◆ **Aim of the task**
Which distinct years does the passage on emission targets below mention?

◆ **Quoted passage**
»»

It is now believed that Canada’s emission reduction plans may be insufficient to meet its  2030 targets. By 2030, Canada has aimed to cut emissions by 40-45% to its 2005 levels. The latest report by the country’s auditor general states that the measures taken by the country are insufficient or not prioritized. That means the country will miss its commitment to the Paris Agreement on climate change.

While on the corporate side, half of the world’s 2,000 biggest listed companies have set a target to achieve net-zero emissions by 2050.

In another development, a news report by the agency Reuters says only a fraction of these companies meet the United Nations guidelines for what constitutes a quality pledge. This is based on a report published by Net Zero Tracker.

“Net Zero Tracker, an independent data consortium including Oxford University, said corporate targets from Forbes2000 index companies had jumped 40% to 1,003 in October 2023, from 702 in June 2022, covering two-thirds of revenues, some $27 trillion. However, just 4% of the companies meet the criteria laid down by the UN’s Race to Zero campaign, for example, by covering all emissions, starting to cut them immediately, and including an annual progress update on interim and longer-term targets.”

Some positive movements are also seen. China, the world’s biggest polluter, had announced to set up green pilot programs in 100 cities as it chases the 2030 carbon-peaking, net-zero targets.

The 35 pilot programs and relevant policy mechanisms are expected to crystalize in 2025 and progress significantly by 2030.

««

◆ **Data extracts**
»»

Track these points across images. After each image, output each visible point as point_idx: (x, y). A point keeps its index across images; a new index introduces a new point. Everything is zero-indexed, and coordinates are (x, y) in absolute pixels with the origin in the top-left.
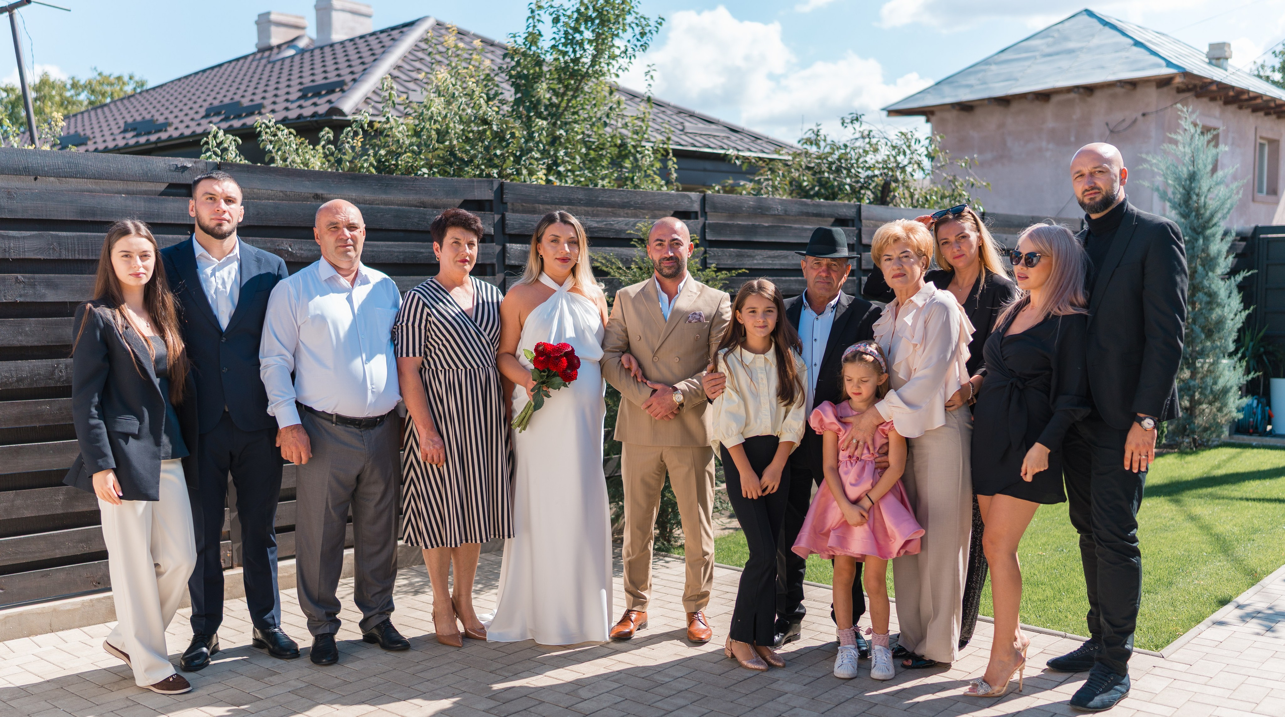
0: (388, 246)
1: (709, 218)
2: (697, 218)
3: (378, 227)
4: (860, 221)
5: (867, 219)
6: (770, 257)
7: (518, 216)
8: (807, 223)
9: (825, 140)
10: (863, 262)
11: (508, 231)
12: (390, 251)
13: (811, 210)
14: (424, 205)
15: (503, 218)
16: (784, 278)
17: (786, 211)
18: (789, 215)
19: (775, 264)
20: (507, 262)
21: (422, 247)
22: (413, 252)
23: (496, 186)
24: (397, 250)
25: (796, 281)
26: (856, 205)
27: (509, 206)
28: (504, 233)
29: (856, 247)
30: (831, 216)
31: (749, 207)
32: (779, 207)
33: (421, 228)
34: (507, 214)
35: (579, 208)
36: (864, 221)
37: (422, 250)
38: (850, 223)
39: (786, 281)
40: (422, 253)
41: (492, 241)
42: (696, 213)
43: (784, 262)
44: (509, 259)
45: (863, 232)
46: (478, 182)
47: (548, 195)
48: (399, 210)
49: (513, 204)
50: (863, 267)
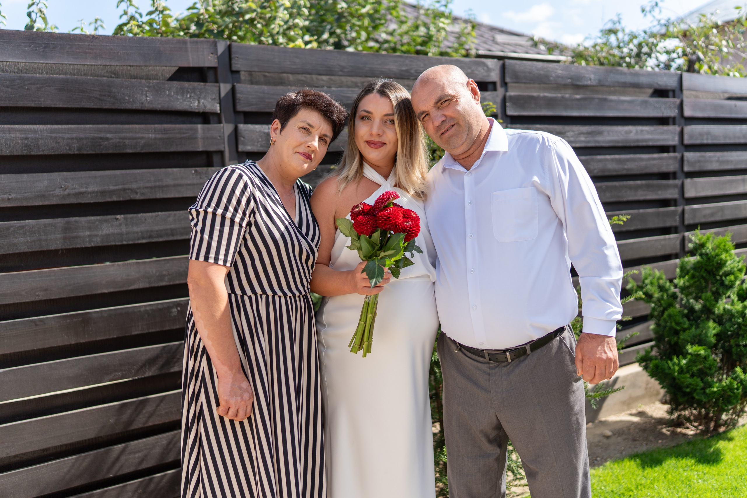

««

◆ **Your solution**
2005, 2022, 2023, 2025, 2030, 2050